Gouvernance scolaire: une mauvaise journée pour Bernard Drainville?


Jacques Boissinot / La Presse Canadienne

«Nous allons résister à la résistance au changement», a lancé jeudi le ministre de l'Éducation, Bernard Drainville, avec la bénédiction du premier ministre François Legault.

Ensemble, ils ont défendu l'idée de pouvoir dégommer les directeurs généraux des centres de services scolaires qui prennent des décisions qui déplaisent au gouvernement.

«On veut rendre le réseau de l'éducation plus efficace, a déclaré M. Legault. Quand les résultats ne sont pas là, il faut avoir le pouvoir de changer les personnes qui prennent les décisions localement.»

Cette proposition est incluse dans le projet de loi 23 qui fait l'objet, depuis jeudi matin, de consultations particulières. La pièce législative est présentée comme la suite de la réforme de la gouvernance scolaire de Jean-François Roberge.

Une réforme de structure que personne n'a demandée, qui ne ramènera pas de profs dans les classes et n'améliorera en rien la réussite des élèves, selon les partis d'opposition à l'Assemblée nationale.

«Ce n'est pas d'une deuxième réforme en éducation qu'on a besoin. Il faut arrêter l'hémorragie. On perd des enseignants légalement qualifiés à chaque année», a souligné en point de presse la députée libérale Marwah Rizqy.

«Ça ne va pas donner plus de services aux élèves dans nos écoles, ça ne va pas ramener plus de profs, plus de professionnels, ça va juste rendre le ministre tout-puissant», a renchéri Ruba Ghazal, de Québec solidaire.

 

Avec le projet de loi Drainville actuel, on est plus ou moins dans les bons sujets, là. Pourquoi il faut centraliser?' a demandé pour sa part le chef péquiste Paul St-Pierre Plamondon.

Outre les partis d'opposition, plusieurs groupes sont venus critiquer le projet de loi 23 à l'Assemblée nationale, jeudi.

«Il y a beaucoup de résistance au changement. Toutes les fois que tu veux toucher à quelque chose, il y a toujours des lobbys qui se lèvent pour dire: "Pas moi, faut surtout pas changer"», a déploré M. Drainville en mêlée de presse.

«C'est sûr que gros changements égale grosses résistances, mais il ne faut pas se laisser arrêter.
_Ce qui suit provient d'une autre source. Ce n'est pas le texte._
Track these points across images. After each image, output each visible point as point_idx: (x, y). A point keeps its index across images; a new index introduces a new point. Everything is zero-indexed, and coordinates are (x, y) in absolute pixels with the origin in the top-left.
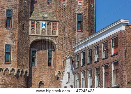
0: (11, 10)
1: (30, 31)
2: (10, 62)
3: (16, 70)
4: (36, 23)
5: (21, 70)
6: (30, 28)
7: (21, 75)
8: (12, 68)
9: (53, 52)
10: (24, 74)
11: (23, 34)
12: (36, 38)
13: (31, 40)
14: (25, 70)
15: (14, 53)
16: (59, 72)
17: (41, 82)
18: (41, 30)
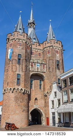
0: (20, 54)
1: (30, 68)
2: (20, 84)
3: (23, 89)
4: (34, 64)
5: (26, 90)
6: (30, 67)
7: (26, 93)
8: (21, 88)
9: (42, 82)
10: (28, 93)
11: (27, 69)
12: (34, 73)
13: (31, 73)
14: (28, 90)
15: (22, 79)
16: (47, 92)
17: (36, 98)
18: (36, 68)
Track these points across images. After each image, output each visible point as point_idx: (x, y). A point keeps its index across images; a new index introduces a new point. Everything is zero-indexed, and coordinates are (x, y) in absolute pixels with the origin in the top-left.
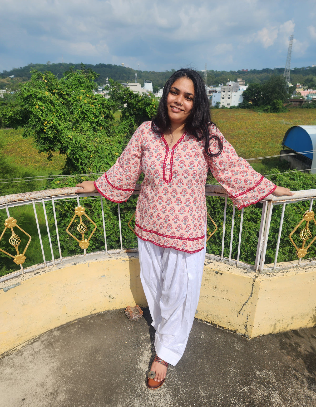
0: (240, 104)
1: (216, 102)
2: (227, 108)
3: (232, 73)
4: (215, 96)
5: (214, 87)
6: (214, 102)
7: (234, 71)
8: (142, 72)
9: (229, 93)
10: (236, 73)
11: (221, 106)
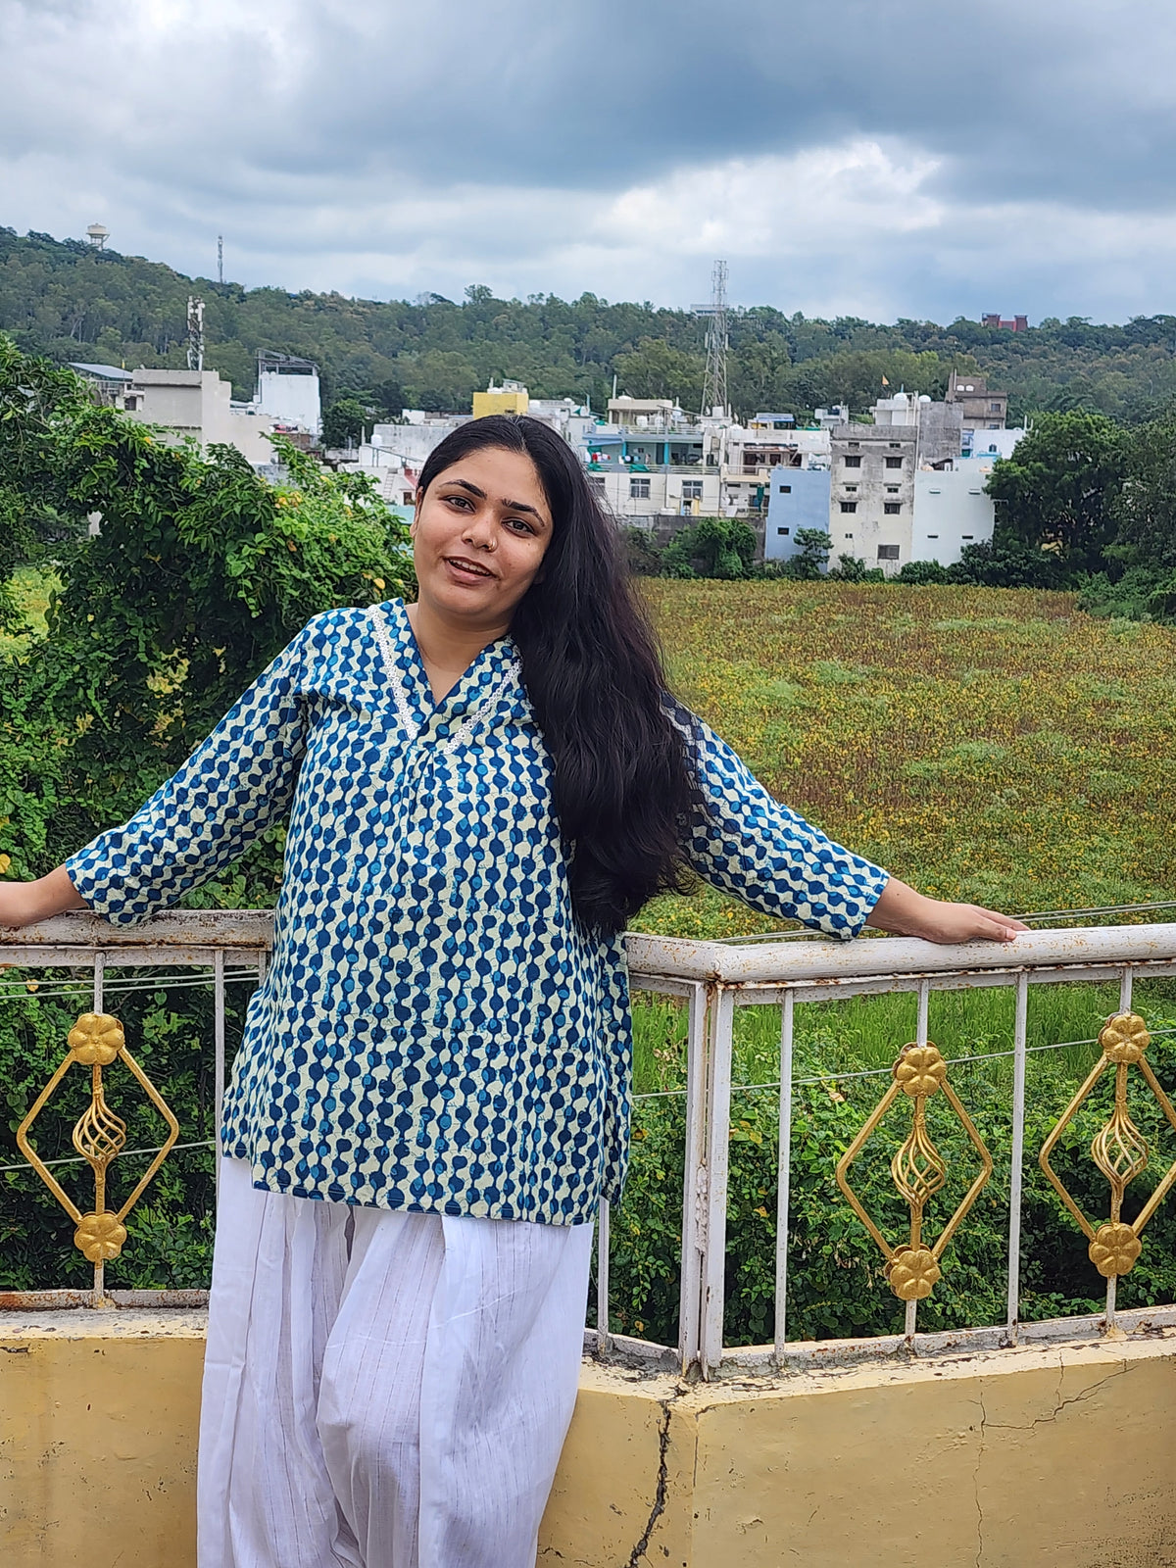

Il faut absolument aller de l'avant avec ces changements», a-t-il ajouté.

À VOIR | Extrait du point de presse de Marwah Rizqy au bulletin Noovo Le Fil 17

 

Craintes dans le réseau

Si le projet de loi 23 est adopté, le ministre de l'Éducation obtiendra le plein pouvoir de nommer les directeurs généraux des centres de services scolaires, de casser leurs décisions ou de les limoger.

Le ministre pourra annuler une décision d'un centre de services et «prendre celle qui, à son avis, aurait dû être prise en premier lieu», peut-on lire dans le projet de loi.

«Nous sommes en désaccord, écrit le Regroupement des comités de parents autonomes du Québec dans son mémoire. La perception d'une diminution du pouvoir d'influence des parents pourrait décourager l'engagement.»

«Les gens sur le terrain connaissent leur travail», a également fait valoir Nicolas Prévost, de la Fédération québécoise des directions d'établissement d'enseignement.

À VOIR | Ce que pourrait changer la refonte en éducation de Drainville

 

Nouvel institut et tableau de bord

Le projet de loi 23 crée un Institut national d'excellence en éducation, qui aura pour mandat de guider le réseau scolaire vers des pratiques pédagogiques appuyées par des données probantes.

Le psychologue et spécialiste de la réussite scolaire Égide Royer applaudit cette proposition, tout comme celle d'améliorer la collecte de données dans le réseau et de créer un «tableau de bord» en éducation.

À son avis, cela permettrait de mieux agir, par exemple, sur l'écart de réussite entre les filles et les garçons. M. Royer rejette toutefois l'idée de transformer le Conseil supérieur de l'éducation afin qu'il se concentre uniquement sur l'enseignement supérieur.

En 2016, le Conseil supérieur de l'éducation a déclaré dans un rapport que l'école québécoise est la plus inégalitaire du Canada. Or, le ministre Drainville réitère depuis son arrivée en poste qu'il «n'adhère pas» à cette notion d'école à trois vitesses.

«Le Conseil supérieur de l'éducation doit être maintenu dans sa forme actuelle», affirme Égide Royer.

La Confédération des syndicats nationaux a déjà enjoint le ministre d'abandonner sa réforme pour se concentrer sur les problèmes dans les classes.

Les consultations sur le projet de loi 23 se poursuivent vendredi. Au total, quatre journées d'auditions sont prévues.